◆ **Text block**:
BEGIN
[PATCH] Emit DWARF info for all code section in an assembly file

David Blaikie dblaikie at gmail.com
Thu Apr 3 09:28:46 PDT 2014


  General comments:

  Test coverage:
  1) a test case with more than one section, but only one section with instructions (it'd be nice for this not to use ranges, but just high_pc/low_pc)
  2) a test case with more than one section, but at least two sections with instructions and at least one section without (just to make sure we can omit those sections while still including a ranges section with the other sections)

  The refactoring into a single data structure containing a mapping from section to start/end symbols would be nice.

  Probably a bridge too far, but this starts to look almost, sort of, like what we'd like to have for source level debugging handling too. It might be nice to consider a generic range list representation that can handle all the ranges and emission. Though source level debugging needs the concept of multiple ranges even in a single section, which is an added complication compared to this code.


================
Comment at: include/llvm/MC/MCContext.h:132
@@ +131,3 @@
+    /// generating the debug_aranges section
+    DenseMap<const MCSection*, MCSymbol*> GenDwarfSectionStartSyms;
+    DenseMap<const MCSection*, MCSymbol*> GenDwarfSectionEndSyms;
----------------
Having 3 data structures all with the same key and related values is a bit of a pity. Could we get a struct (or even just a pair) of start/end symbol and have one map to that pair?

I assume "GenDwarfSections" is then just the key set from that map, right? So you don't need a separate data structure for that as well, you can just use the presence/absence in the map

Also - I assume the iteration order over the keys is important for stability of the output of the ranges section, so this might need to be a MapVector rather than just a DenseMap?
END
Chart analysis data
BEGIN
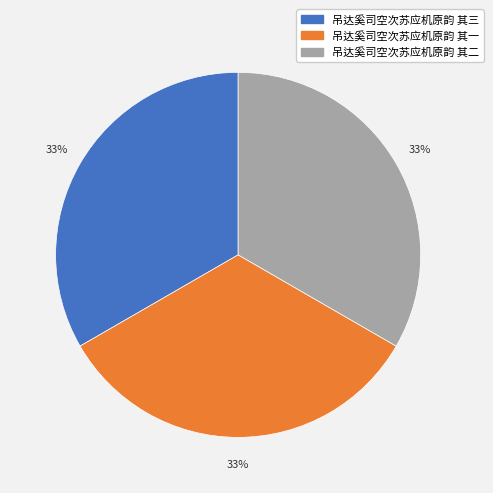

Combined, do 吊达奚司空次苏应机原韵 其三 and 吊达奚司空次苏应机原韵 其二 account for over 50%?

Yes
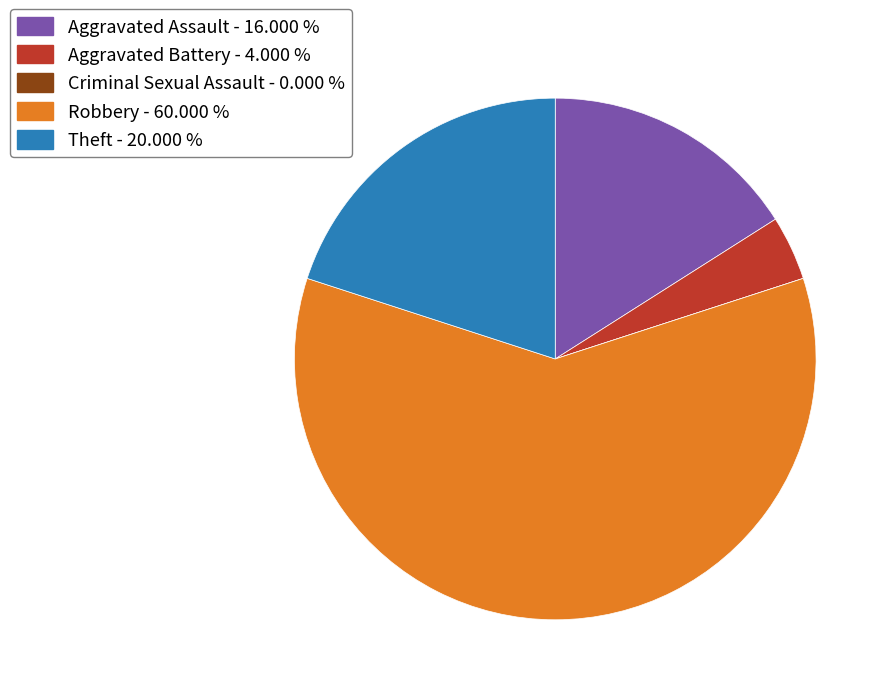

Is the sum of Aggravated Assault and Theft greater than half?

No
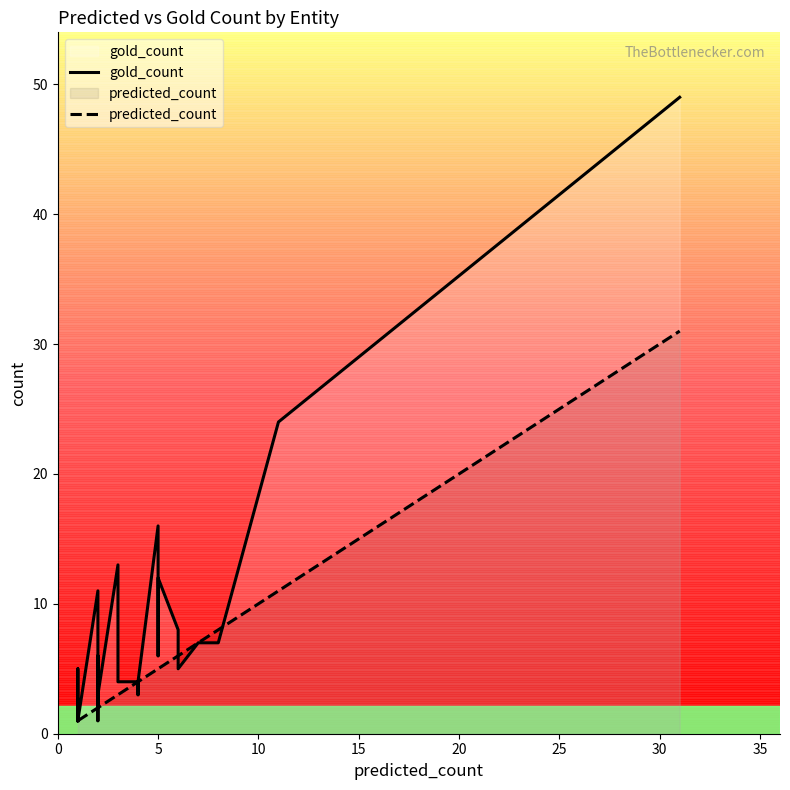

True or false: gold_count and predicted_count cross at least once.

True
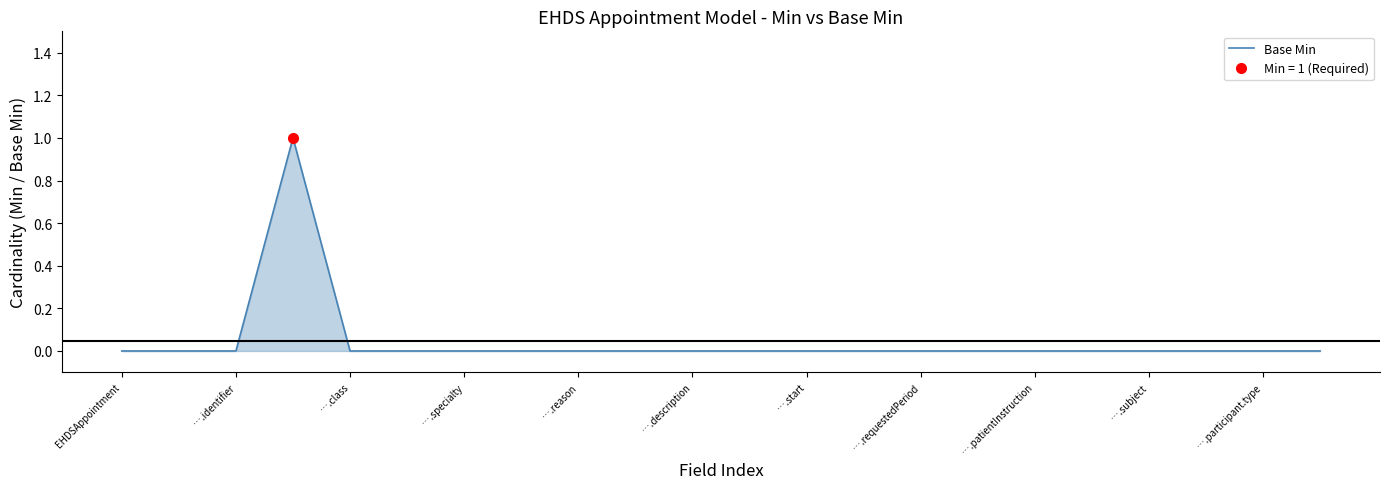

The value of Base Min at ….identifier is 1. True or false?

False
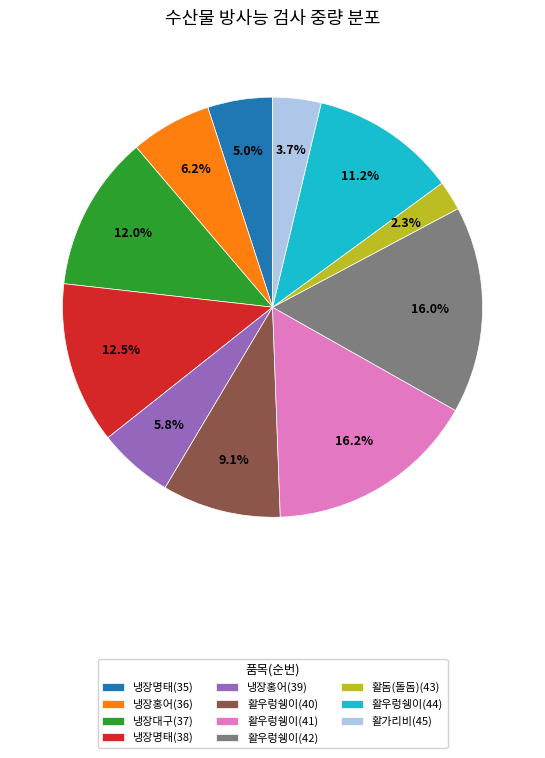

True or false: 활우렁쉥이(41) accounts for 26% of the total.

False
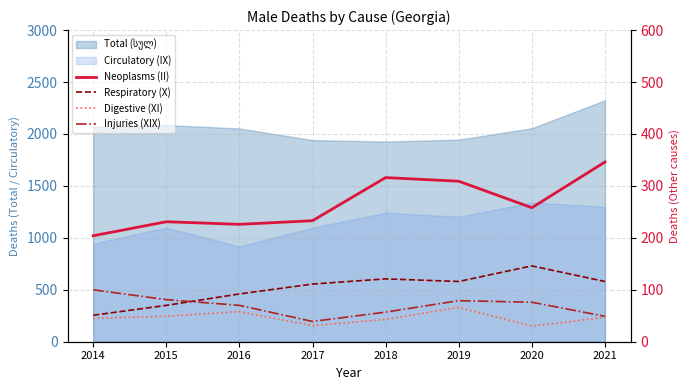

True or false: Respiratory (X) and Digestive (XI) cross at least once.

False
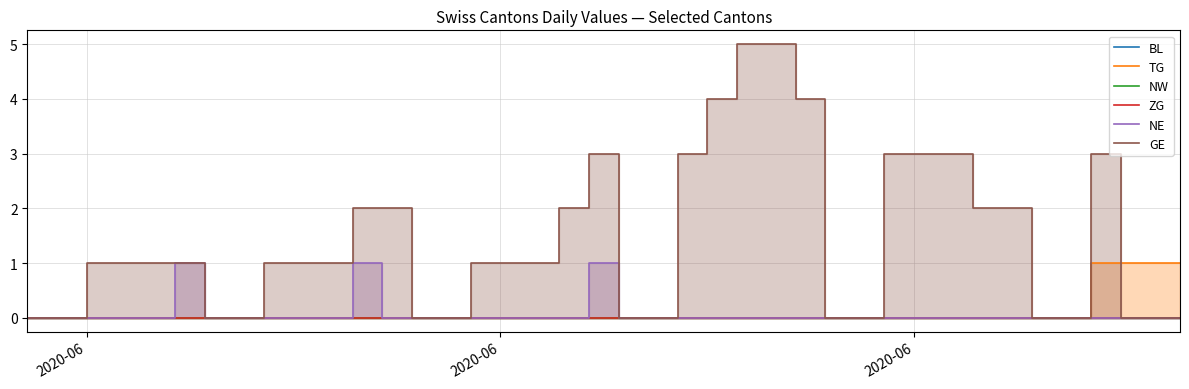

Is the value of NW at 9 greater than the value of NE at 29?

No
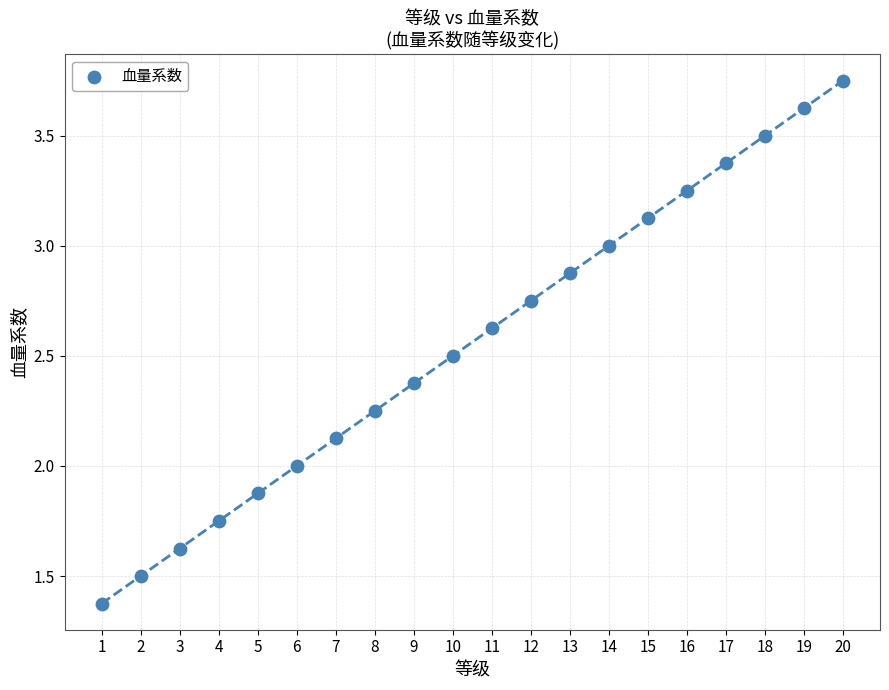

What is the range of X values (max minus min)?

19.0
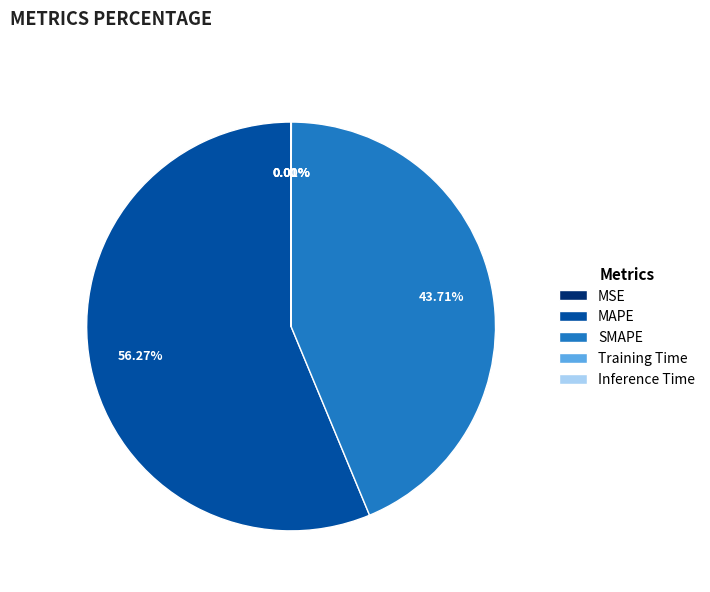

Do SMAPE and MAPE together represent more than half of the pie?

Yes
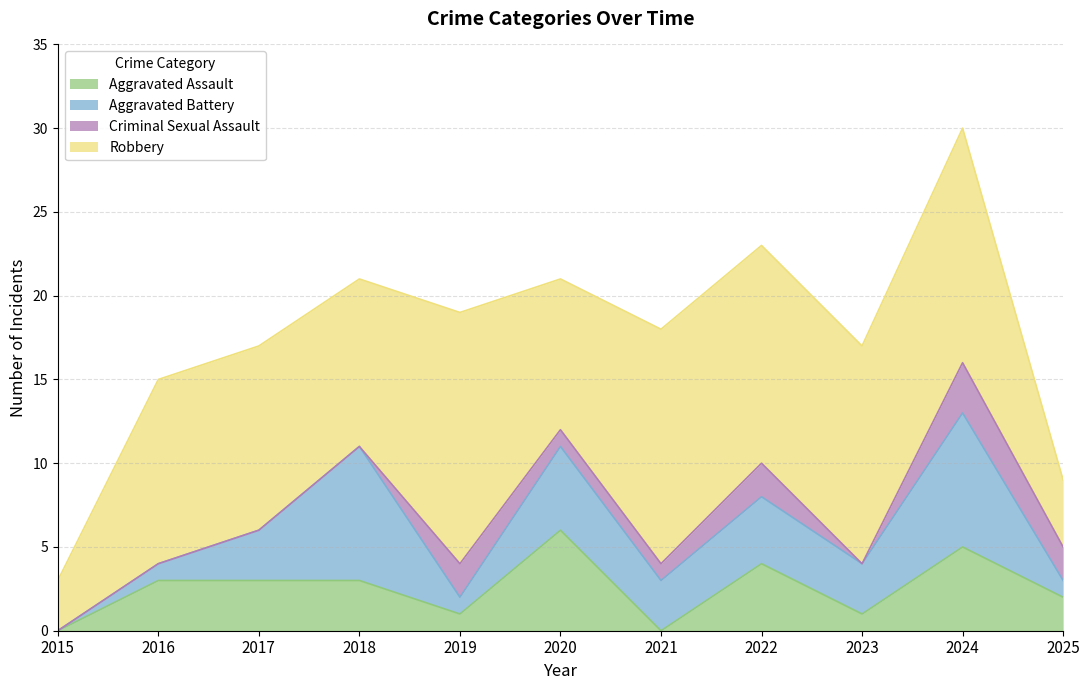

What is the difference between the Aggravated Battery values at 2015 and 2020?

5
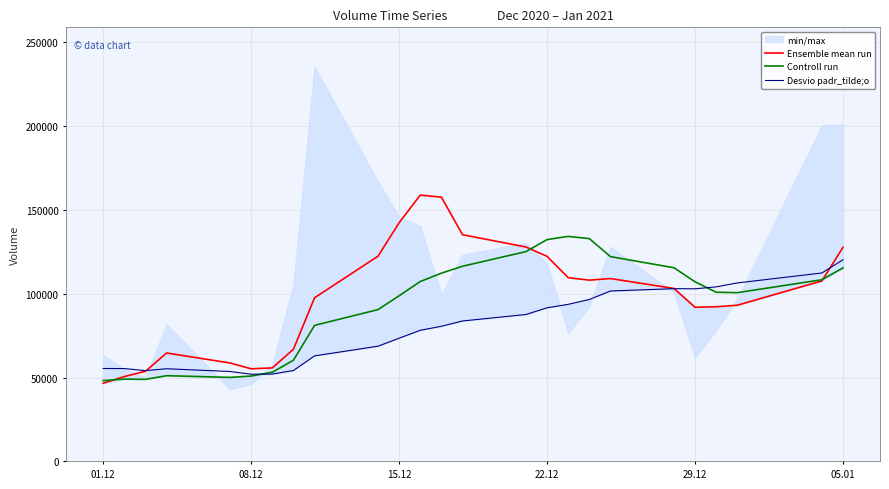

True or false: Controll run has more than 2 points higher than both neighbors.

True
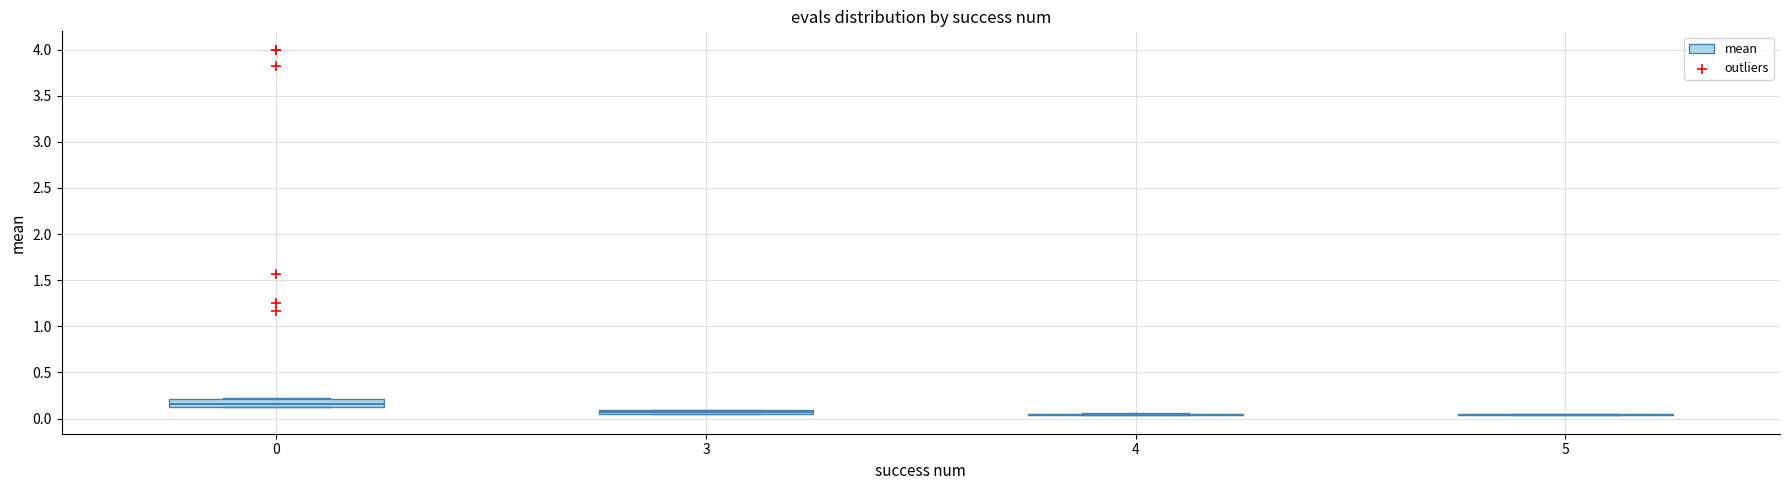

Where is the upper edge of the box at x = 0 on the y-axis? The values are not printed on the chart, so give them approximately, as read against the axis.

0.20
END
◆ **Your instructions**: Write the next part of the review comments on the patch for emitting DWARF info, picking up after its final paragraph.

◆ **Expected answer**:
================
Comment at: include/llvm/MC/MCContext.h:386
@@ +385,3 @@
+        return Sym->second;
+      return NULL;
+    }
----------------
I think we can move to using nullptr these days - could just fix this in all places in your patch, but not strictly necessary I suppose.

================
Comment at: include/llvm/MC/MCContext.h:382
@@ +381,3 @@
+    void addGenDwarfSection(const MCSection *Sec) { GenDwarfSections.insert(Sec); }
+    MCSymbol *getGenDwarfSectionStartSym(const MCSection* Sec) {
+      DenseMap<const MCSection *, MCSymbol*>::iterator Sym = GenDwarfSectionStartSyms.find(Sec);
----------------
With the suggested data structure changes above, these get/set functions probably just turn into one or two functions (two if you need const overloads, one if you don't) that, given an MCSection* returns the pair/structure containing the start and end.

================
Comment at: lib/MC/MCDwarf.cpp:525
@@ +524,3 @@
+    MCOS->EmitLabel(SectionEndSym);
+    context.setGenDwarfSectionEndSym(*sec, SectionEndSym);
+
----------------
Perhaps rather than creating end labels, etc, for sections that don't have any instructions anyway, and using another data structure, we could just remove the element from the Sections set/map immediately - then iterate the map later on?

================
Comment at: lib/MC/MCDwarf.cpp:658
@@ +657,3 @@
+    while (true) {
+      assert(TextSection != Sections.end() && "No text section found");
+      MCOS->SwitchSection(*TextSection);
----------------
Would this break on an empty asm file (or one with only data, perhaps?)?

================
Comment at: lib/MC/MCDwarf.cpp:826
@@ +825,3 @@
+  std::set<const MCSection*> Sections = MCOS->getContext().getGenDwarfSections();
+  for (std::set<const MCSection*>::const_iterator sec = Sections.begin();
+       sec != Sections.end(); sec++) {
----------------
Again, seems easier to just remove the sections that aren't relevant (& I'm not sure why this pass and the other one that checks for instructions and builds another data structure and closes ranges is separate - perhaps once the sections are just removed there won't be a need for two passes)

================
Comment at: lib/MC/MCDwarf.cpp:874
@@ +873,3 @@
+  // to do anything
+  if (MCOS->getContext().getGenDwarfSections().empty())
+    return;
----------------
Seems like this could go in separately - if we have null begin/end data today (when we track only one range) we should do the same thing, right? Be good to just add that check (then rephrase it to the empty test here in the following commit) and test case first, possibly, maybe...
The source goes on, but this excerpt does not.